I find I have to rewrite each PtByPt VI I need to a class with an init and an execute. Sometimes that's easy, sometimes hard. But usually the code gets better.
04-04-2018 09:10 AM
@B.Settles wrote:
When I set Initialize to True, I'm expecting the running average to reset to 0, and it doesn't.
So you expect the value you are passing into the VI to be completely ignored when you reset it? It is a reset. It is clearing out all of the previous data and performing a new mean starting with your current data point. The average of X is X. So it makes complete sense to me. I would not expect a 0 output on a reset.
04-04-2018 09:23 AM
@crossrulz wrote:
@B.Settles wrote:
When I set Initialize to True, I'm expecting the running average to reset to 0, and it doesn't.
So you expect the value you are passing into the VI to be completely ignored when you reset it? It is a reset. It is clearing out all of the previous data and performing a new mean starting with your current data point. The average of X is X. So it makes complete sense to me. I would not expect a 0 output on a reset.
Agreed. The only ambiguity is that "init" does not automatically imply the current iteration counts. It does for all PtByPt VI's AFAIK. And since it does, while init is true, PtByPt Mean should return the current input value. It is usually convenient that it works that way, and the other way around would almost always be inconvenient.
04-04-2018 09:29 AM
This one of the few times I've found the LabVIEW help to be less than helpful. All it says for initialize is: "initialize, when TRUE, initializes the internal state of the VI." It should probably be more specific in what initializes.
04-04-2018 09:52 AM
BTW 0 would never be expected (by me). If init=true means the current cycle is not included as a valid cycle, I'd expect NaN as a result, not zero.
04-04-2018 12:43 PM
In making my own version, I did find another "error" in that the size needed to be reset to 0 also, which would give the NaN.
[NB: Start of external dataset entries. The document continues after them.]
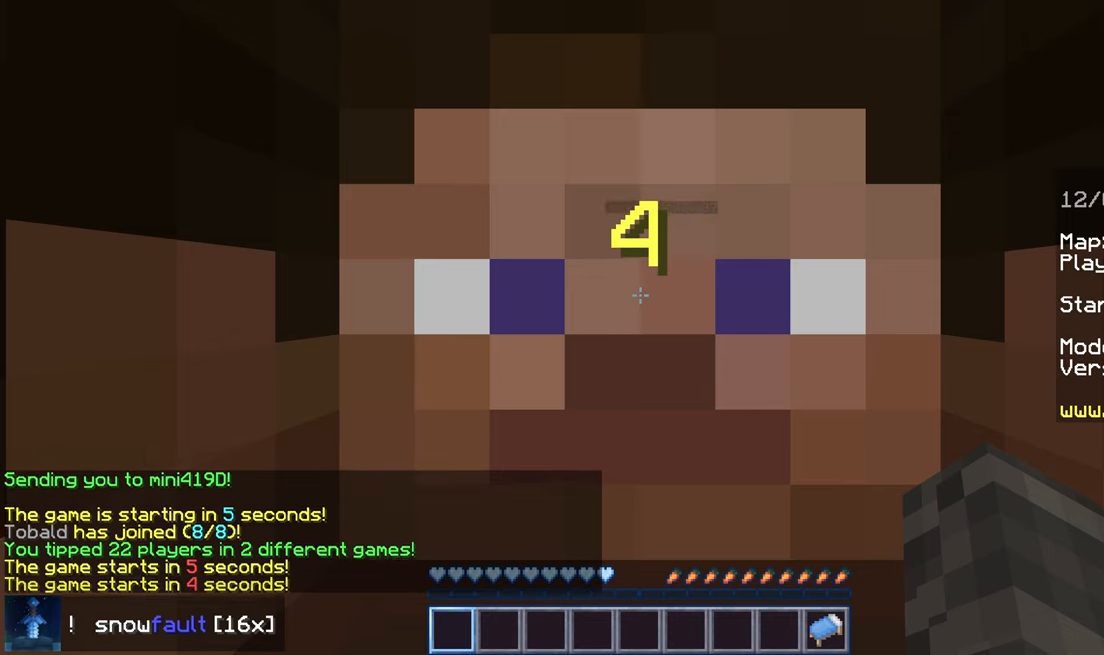
Gameplay with keyboard and mouse; each line is a JSON object with the keys and mouse buttons held at the frame after it. "events" lists presses ("down") and releases ("up") of "down", "left", "right", "space", "up", "mouse_left" and "mouse_right" between this image and that frame as [ms after this image, input, new state], when the widget could be followed in between. "mouse_left", "mouse_right" = the "left", "right" buttons of the "mouse" list. No other keys are recorded. Fast repeated clicks can show as one long hold. Mouse movement is not recorded.
{"keys": ["up"], "mouse": [], "events": [[80, "up", "down"]]}
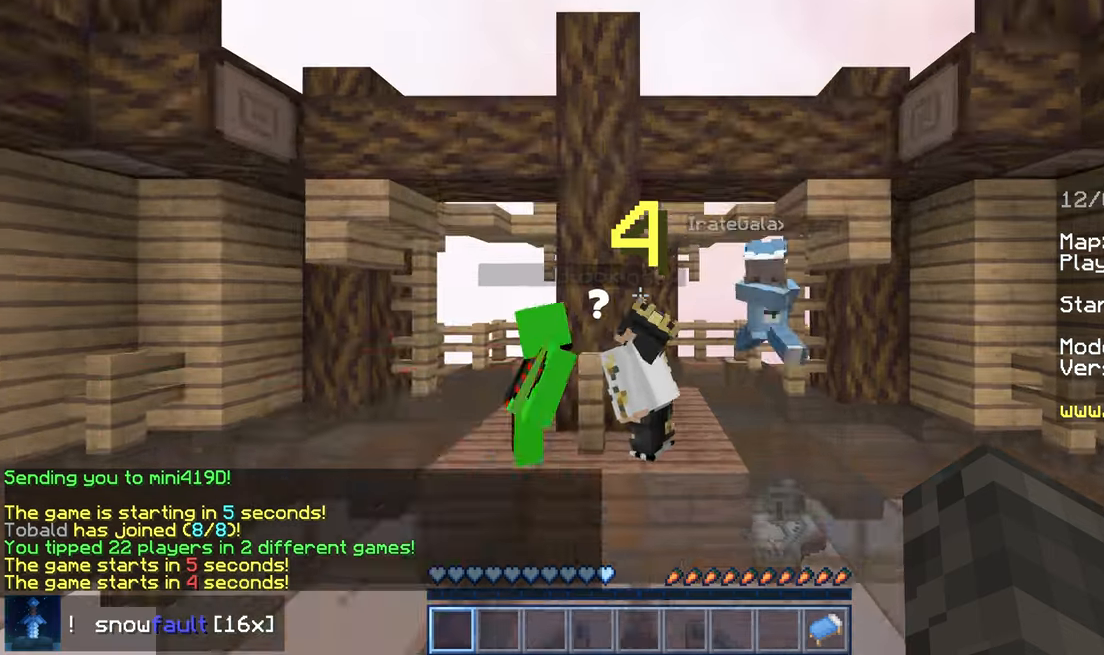
{"keys": ["left", "up"], "mouse": [], "events": [[320, "left", "down"]]}
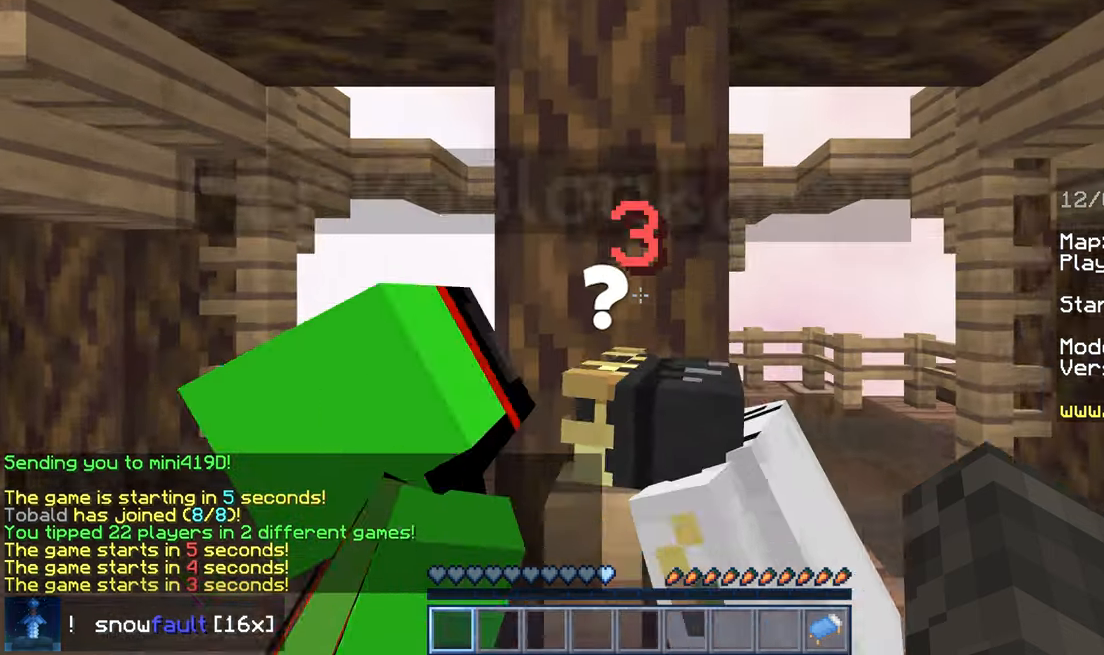
{"keys": ["up"], "mouse": [], "events": [[40, "left", "up"], [320, "right", "down"], [400, "right", "up"]]}
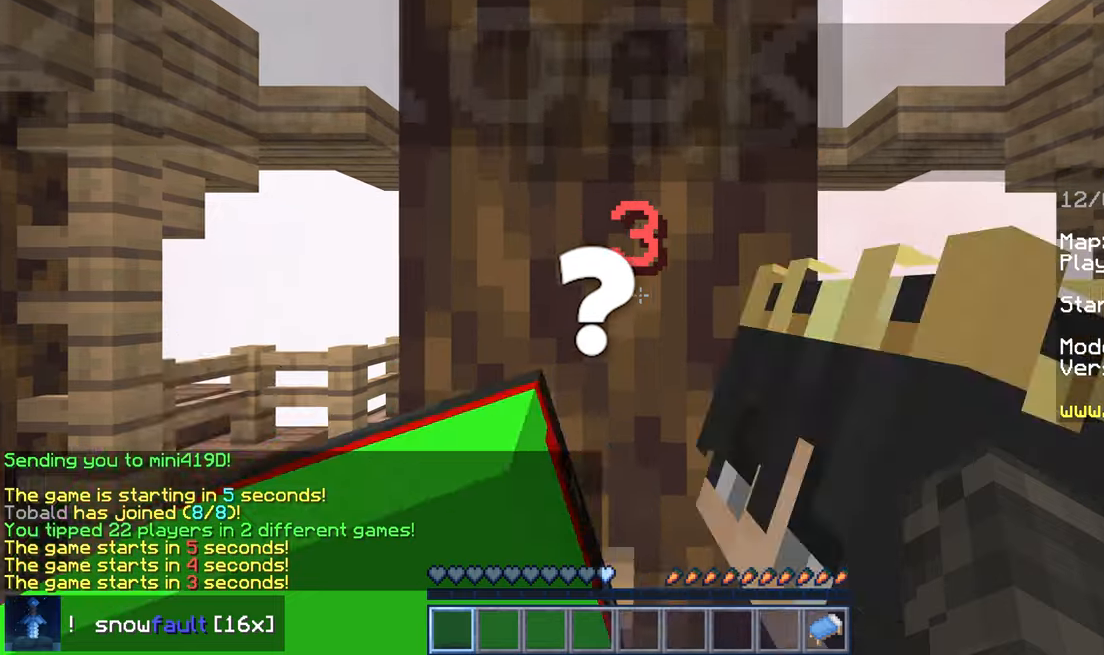
{"keys": [], "mouse": [], "events": [[240, "up", "up"]]}
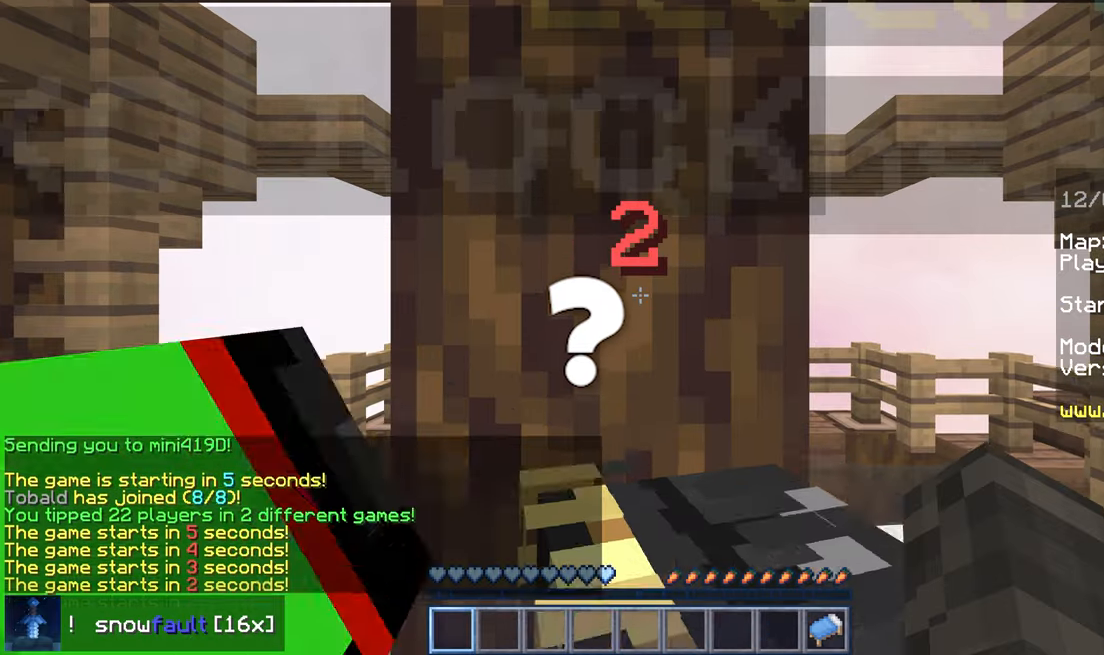
{"keys": [], "mouse": [], "events": []}
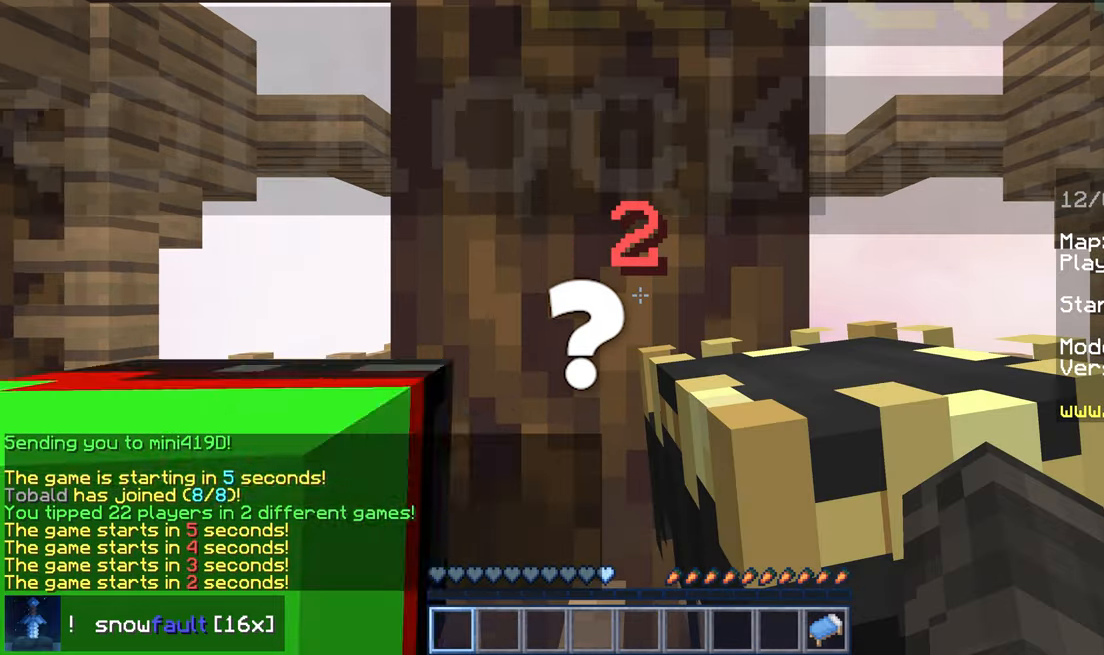
{"keys": [], "mouse": [], "events": []}
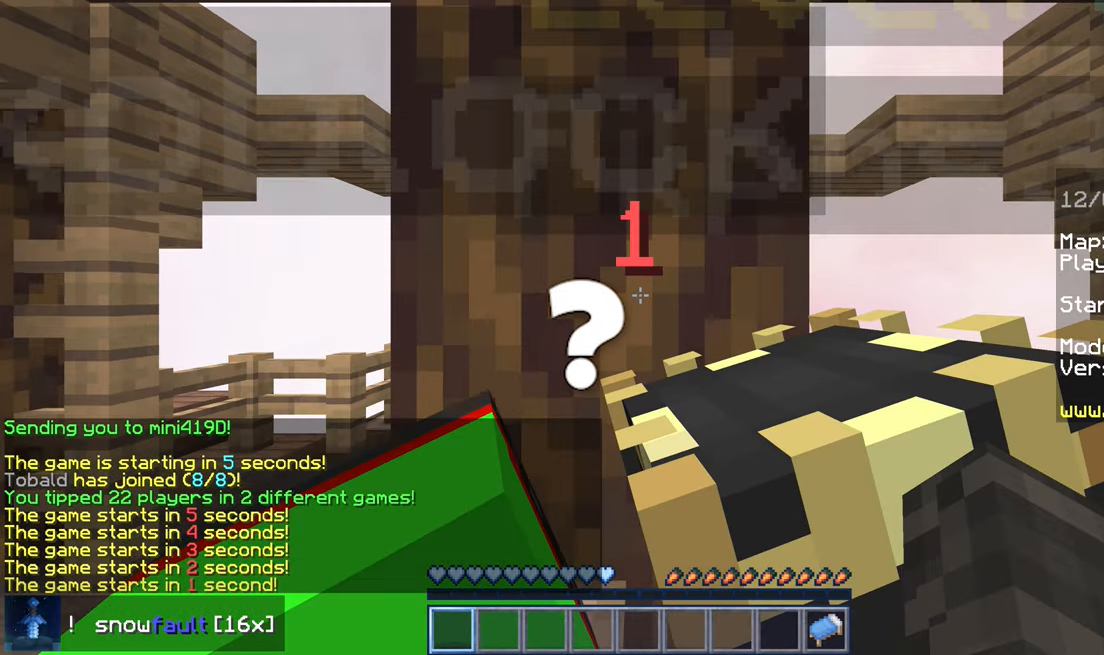
{"keys": [], "mouse": [], "events": []}
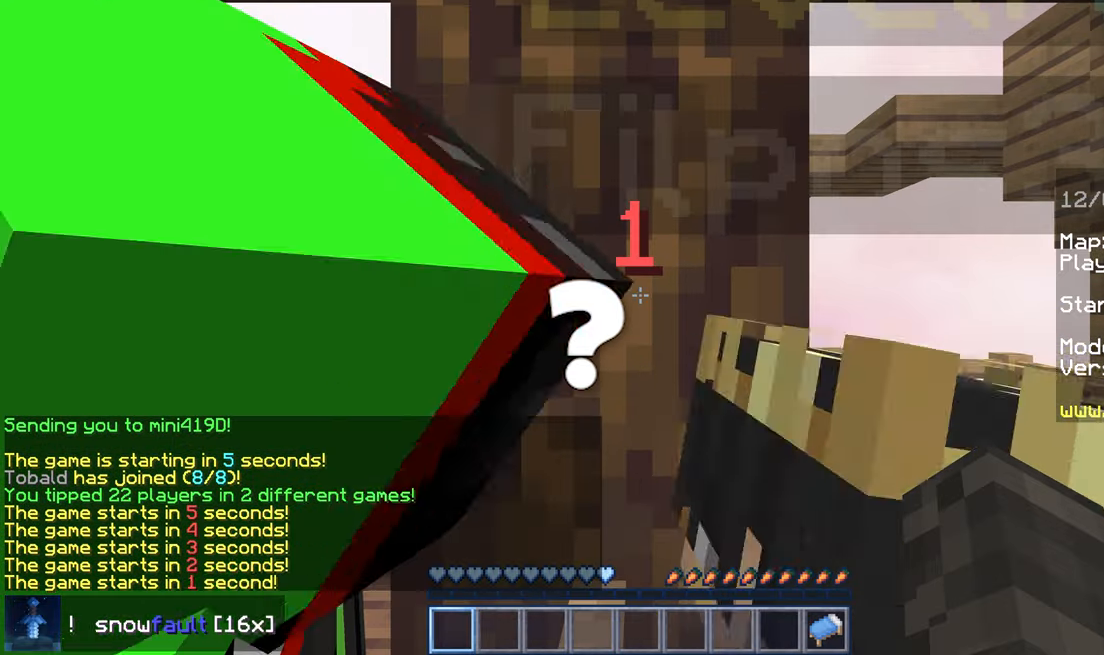
{"keys": [], "mouse": [], "events": []}
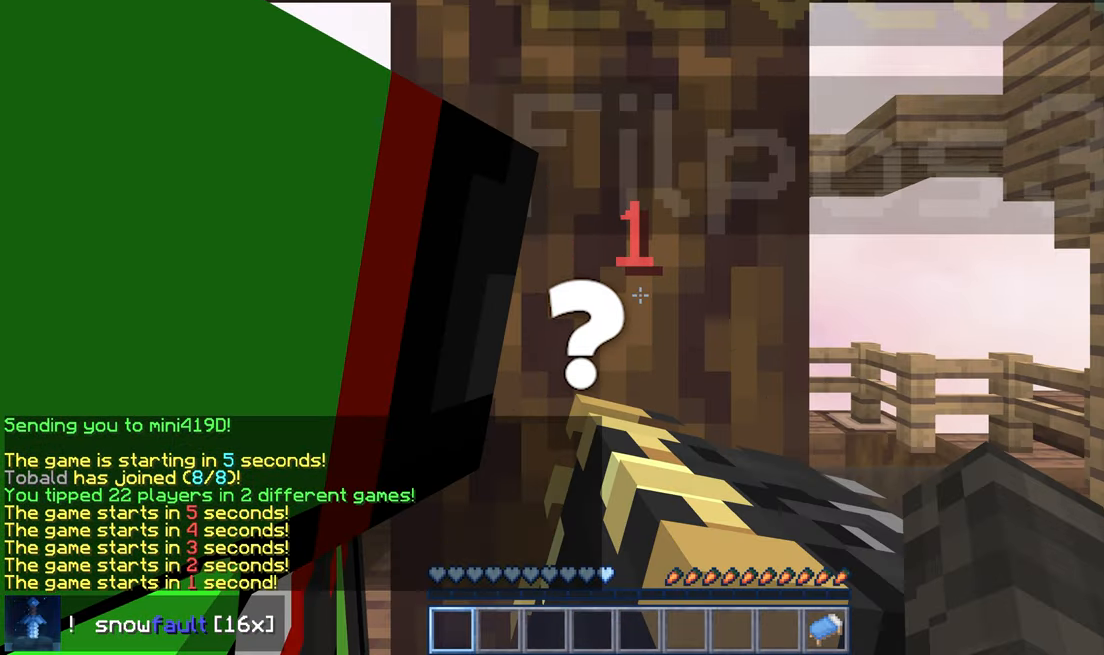
{"keys": [], "mouse": [], "events": []}
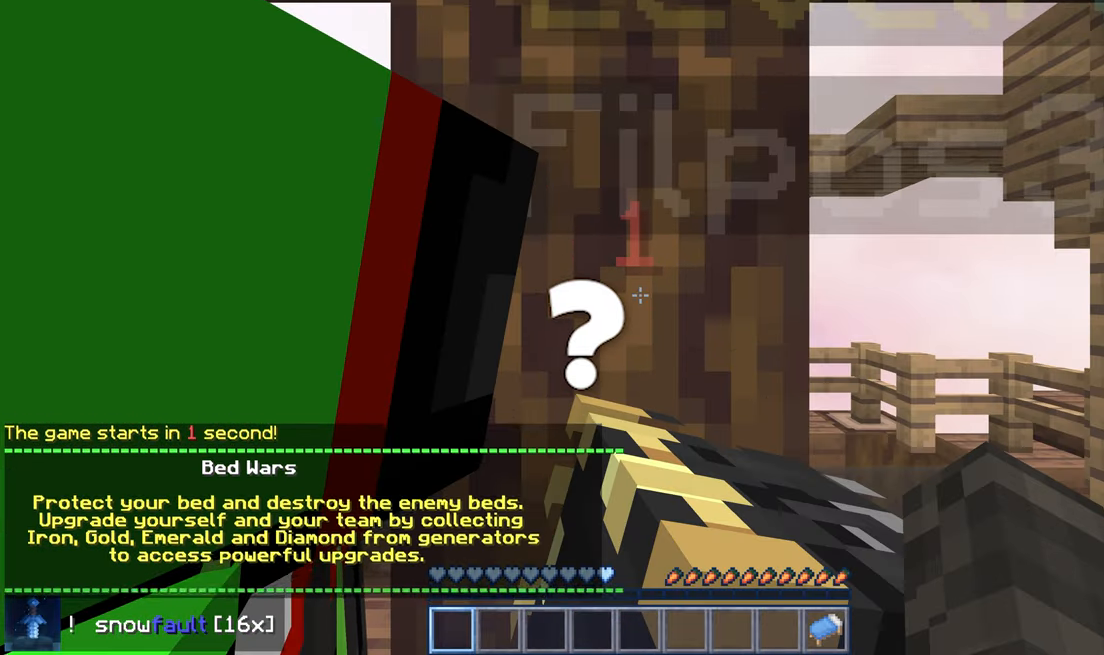
{"keys": [], "mouse": [], "events": []}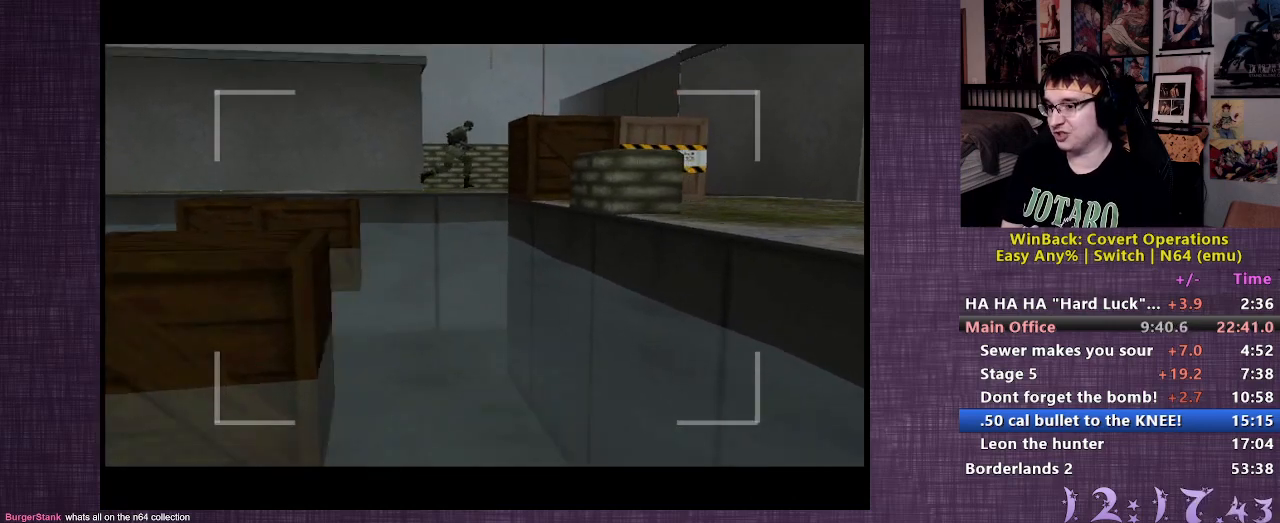
Gameplay with a controller (PlayStation layout); each line is a JSON object with the inputs held at the frame after it. "events" lists button and stick changes between this image and that frame as [ms after this image, input, new state], when the widget could be followed in between. Not read: L3 R3.
{"buttons": [], "left_stick": "down", "right_stick": "center", "events": [[333, "left_stick", "down"]]}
So my desire was to use the Init as a reset and ignore whatever the input value was (if I'm resetting, the value is invalid/garbage in my use case and there could be multiple resets in a row). Seeing as I'm on an island on this one, I'll move on with my own version.
04-04-2018 12:54 PM
If I were writing my own API for a functional global, maybe I would break up the two operations into "Clear" (where no value is input) and "Add Point" to make it more clear what is going on. For a palette VI though, this behavior has never messed me up. At some point you will need to add your first point, this just forces you to make that coincide with your reset logic.